The script installs all necessary software, including the .Net framework, cygwin, Visual Studio 2012 premium (unactivated and usable for 30 days) and the WDK. This uses some powershell modules in the same directory, so the easiest approach is to clone the whole repository.

mkbuildmachine.ps1 should work well on a cleanly installed Windows machine. It has checks to avoid reinstalling software. Also in the same directory is inspectbuildmachine.ps1, which will simply run the tests and you can use to verify that the build machine is in the state that mkbuildmachine.ps1 tries to get it to. If you find the XT Windows drivers won't build on a machine which these scripts thing is ready then we should work to enhance the tests.

Install Then use the git bash shell to git clone openxt:

git clone 

Now, use a administrator cmd window and from the directory you cloned openxt run:

cd openxt\windows
powershell .\mkbuildmachine.ps1

This will download a bunch of files and create logs in your system temp directory. Or specify the -workdir option to specifiy an alternative work directory. You'll find a log in %TEMP%\mkbuildmachine.log. It doesn't render well in Notepad (since powershell doesn't put carriage returns everywhere it might) but should be fine in most other editors.

If there are errors, deal with them (e.g. reboot) and try again.

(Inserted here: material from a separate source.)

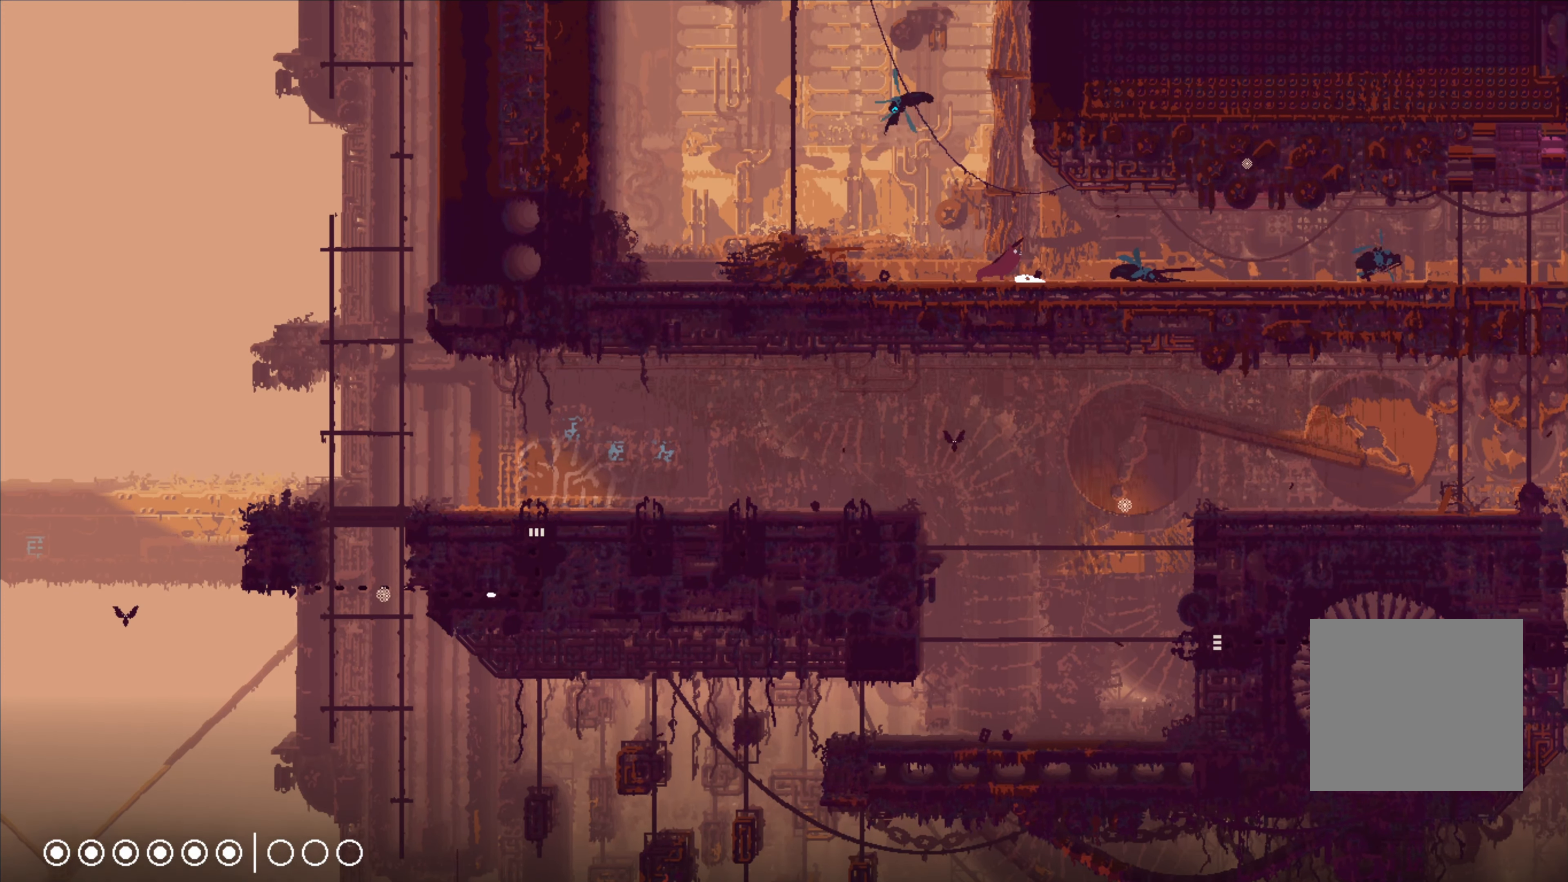
{"buttons": [], "left_stick": "center", "right_stick": "center", "events": [[50, "X", "down"], [50, "left_stick", "center"], [167, "X", "up"]]}
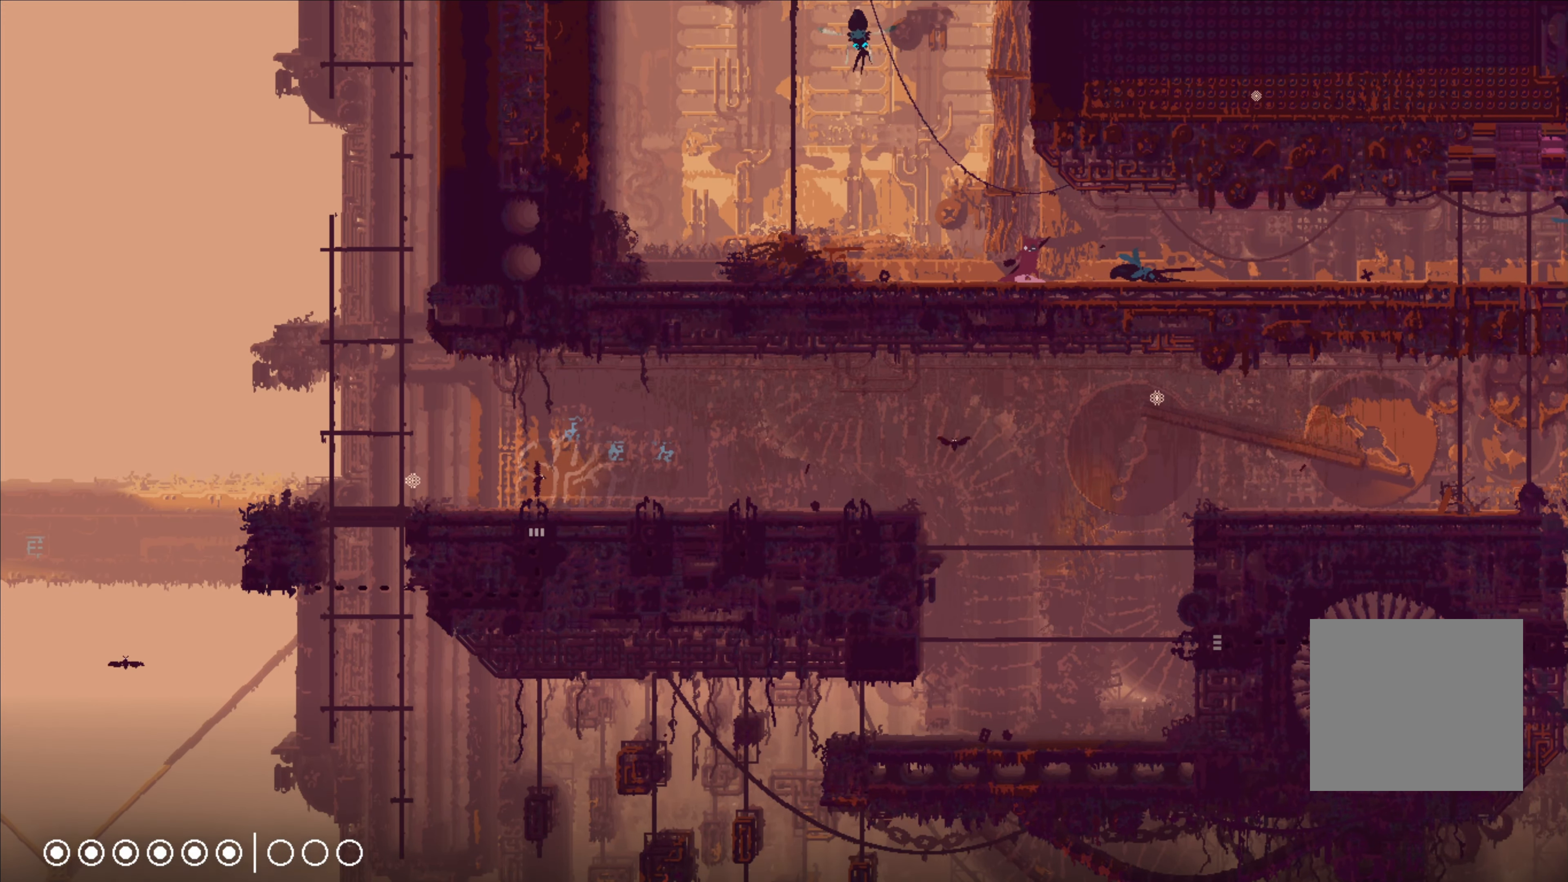
{"buttons": [], "left_stick": "right", "right_stick": "center", "events": [[117, "B", "down"], [150, "left_stick", "left"], [200, "B", "up"], [267, "left_stick", "right"]]}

NOTE: The script can be somewhat unstable, since it relies on URLs that may not exist anymore. If a step fails, look up, download and install the right version of the program that failed (or the latest stable if unspecified) and restart the script.

Further Setup

Now all the software required by the build system is installed, there is however still yet more to do. For example:

  • Windows update should be run to pick up all the security updates for the newly installed build tools and Windows itself. Either do this manually or set updates to self-install again.
  • Consider disabling the auto-logon.


To run windows builds requires the signing of drivers and executables in several places, as such you need a signing certificate. Depending what you'll be using your new build machine for, use one of the two following guides.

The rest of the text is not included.